Tony Zimmerman

Profile
- Position: Quarterback

Personal information
- Born: April 22, 1977 (age 48) Trafford, Pennsylvania, U.S.
- Listed height: 6 ft 3 in (1.91 m)
- Listed weight: 225 lb (102 kg)

Career information
- High school: Penn-Trafford (Harrison City, Pennsylvania)
- College: Duquesne

Career history
- Quad City Steamwheelers (2002–2003); Indiana Firebirds (2004); Nashville Kats (2005); Johnstown Riverhawks (2005);

Awards and highlights
- af2 Offensive Player of the Year (2002);
- Stats at ArenaFan.com

= Tony Zimmerman =

American football player and coach

Tony Zimmerman (born April 22, 1977) is an American former professional football quarterback who played in the Arena Football League (AFL). He played college football at Duquesne University.

==High school==
Tony attended Penn-Trafford High School and was the Pittsburgh Post-Gazette's 1995 Player of the Year.

==College==
Zimmerman originally attended University of Pittsburgh but transferred after his freshman year to Duquesene. He was a record-setting quarterback for the Dukes from the 1998–2000 season. He set 14 school records leading the Dukes to back to back MAAC titles in 1999 and 2000. He finished his career with 7,313 yards passing and 73 touchdown passes. He still holds the NCAA I-AA career record for highest percentage of passes for touchdowns. He was named Duquesne's male Student-Athlete of the Year in 2000–01.

==Professional career==
In 2002, Zimmerman was a member of the Quad City Steamwheelers and was named af2's Offensive Player of the Year.
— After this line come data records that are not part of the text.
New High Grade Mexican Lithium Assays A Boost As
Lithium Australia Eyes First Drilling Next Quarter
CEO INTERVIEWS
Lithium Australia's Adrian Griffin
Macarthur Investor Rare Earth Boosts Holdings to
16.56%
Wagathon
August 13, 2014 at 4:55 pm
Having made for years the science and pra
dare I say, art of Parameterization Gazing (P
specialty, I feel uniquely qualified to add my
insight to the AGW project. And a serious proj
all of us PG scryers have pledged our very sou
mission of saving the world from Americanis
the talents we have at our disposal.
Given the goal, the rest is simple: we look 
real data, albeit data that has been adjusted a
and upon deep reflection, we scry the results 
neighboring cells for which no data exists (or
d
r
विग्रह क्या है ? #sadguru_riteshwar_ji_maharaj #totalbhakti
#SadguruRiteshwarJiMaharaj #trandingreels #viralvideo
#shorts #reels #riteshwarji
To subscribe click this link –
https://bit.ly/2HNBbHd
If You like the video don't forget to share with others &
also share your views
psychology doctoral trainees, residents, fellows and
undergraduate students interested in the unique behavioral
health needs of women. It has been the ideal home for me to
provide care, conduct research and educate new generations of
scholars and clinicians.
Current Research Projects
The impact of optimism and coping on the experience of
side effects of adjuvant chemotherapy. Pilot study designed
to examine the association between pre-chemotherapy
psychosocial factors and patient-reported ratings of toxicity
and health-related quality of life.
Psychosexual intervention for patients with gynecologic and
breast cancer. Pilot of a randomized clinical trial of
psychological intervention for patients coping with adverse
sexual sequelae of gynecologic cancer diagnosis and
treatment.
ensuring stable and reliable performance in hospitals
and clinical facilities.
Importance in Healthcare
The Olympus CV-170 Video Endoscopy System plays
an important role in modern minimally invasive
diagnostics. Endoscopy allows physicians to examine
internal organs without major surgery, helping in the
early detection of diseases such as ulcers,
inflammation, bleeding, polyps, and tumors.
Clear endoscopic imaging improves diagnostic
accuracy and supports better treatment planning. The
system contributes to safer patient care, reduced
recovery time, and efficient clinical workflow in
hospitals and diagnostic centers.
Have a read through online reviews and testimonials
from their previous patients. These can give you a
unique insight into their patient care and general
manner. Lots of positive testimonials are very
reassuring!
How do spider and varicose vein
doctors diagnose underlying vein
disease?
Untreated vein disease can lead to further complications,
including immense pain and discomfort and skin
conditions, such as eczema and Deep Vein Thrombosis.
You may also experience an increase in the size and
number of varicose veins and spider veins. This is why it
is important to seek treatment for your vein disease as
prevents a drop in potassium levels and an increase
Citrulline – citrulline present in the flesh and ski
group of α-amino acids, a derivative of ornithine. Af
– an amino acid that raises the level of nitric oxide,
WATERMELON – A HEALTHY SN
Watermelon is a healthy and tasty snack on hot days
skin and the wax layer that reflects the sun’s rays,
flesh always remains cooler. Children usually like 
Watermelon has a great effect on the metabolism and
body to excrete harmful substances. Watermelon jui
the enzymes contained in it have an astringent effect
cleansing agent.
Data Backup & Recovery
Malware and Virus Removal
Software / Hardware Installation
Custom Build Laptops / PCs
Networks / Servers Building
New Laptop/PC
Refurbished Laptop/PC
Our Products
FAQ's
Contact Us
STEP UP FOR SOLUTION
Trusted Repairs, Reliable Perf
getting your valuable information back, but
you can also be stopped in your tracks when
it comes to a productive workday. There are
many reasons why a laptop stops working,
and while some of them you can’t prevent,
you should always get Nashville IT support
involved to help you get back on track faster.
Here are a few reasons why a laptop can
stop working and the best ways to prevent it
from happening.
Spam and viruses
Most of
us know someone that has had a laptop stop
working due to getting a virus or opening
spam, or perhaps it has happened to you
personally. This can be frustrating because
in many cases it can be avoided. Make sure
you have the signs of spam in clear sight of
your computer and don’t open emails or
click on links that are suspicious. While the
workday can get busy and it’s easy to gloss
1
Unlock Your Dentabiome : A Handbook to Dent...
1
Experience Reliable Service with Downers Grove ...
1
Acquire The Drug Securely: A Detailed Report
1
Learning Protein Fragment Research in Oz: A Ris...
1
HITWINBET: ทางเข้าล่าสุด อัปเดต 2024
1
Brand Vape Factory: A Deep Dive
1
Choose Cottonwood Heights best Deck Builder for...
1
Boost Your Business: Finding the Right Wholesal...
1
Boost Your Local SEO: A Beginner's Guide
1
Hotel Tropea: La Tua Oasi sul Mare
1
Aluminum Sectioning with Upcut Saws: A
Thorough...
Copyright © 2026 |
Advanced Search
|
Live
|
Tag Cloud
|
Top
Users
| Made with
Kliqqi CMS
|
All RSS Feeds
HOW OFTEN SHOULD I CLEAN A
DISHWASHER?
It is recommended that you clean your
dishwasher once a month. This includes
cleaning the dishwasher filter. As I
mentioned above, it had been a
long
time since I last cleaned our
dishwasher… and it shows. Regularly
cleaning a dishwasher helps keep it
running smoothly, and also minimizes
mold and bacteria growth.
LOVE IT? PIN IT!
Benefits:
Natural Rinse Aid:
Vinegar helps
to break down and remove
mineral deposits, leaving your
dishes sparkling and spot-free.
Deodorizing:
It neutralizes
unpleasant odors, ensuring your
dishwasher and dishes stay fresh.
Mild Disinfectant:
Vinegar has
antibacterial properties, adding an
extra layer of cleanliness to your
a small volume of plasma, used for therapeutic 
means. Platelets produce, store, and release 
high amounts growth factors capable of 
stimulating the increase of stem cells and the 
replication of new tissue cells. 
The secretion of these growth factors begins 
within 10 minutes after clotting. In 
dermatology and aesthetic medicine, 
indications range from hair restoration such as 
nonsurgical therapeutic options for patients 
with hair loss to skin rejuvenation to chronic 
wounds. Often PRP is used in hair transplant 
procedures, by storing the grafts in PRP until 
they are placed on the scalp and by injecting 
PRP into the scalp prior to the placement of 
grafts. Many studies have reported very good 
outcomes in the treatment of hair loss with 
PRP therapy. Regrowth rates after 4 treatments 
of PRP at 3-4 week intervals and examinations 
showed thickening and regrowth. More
He was re-signed by the team in 2003. In 2004, he was a member of the Indiana Firebirds. He played for the Nashville Kats in 2005. He was released by the Kats on March 31, 2005, after Leon Murray returned from injury. After being released he was signed in April by the Johnstown Riverhawks of the American Indoor Football Association.

==Coaching career==
After his pro-career Zimmerman returned to Duquesne in 2005 and became the school's receivers coach even though he was still playing for the Johnstown Riverhawks. Zimmerman also coached at West Virginia Tech.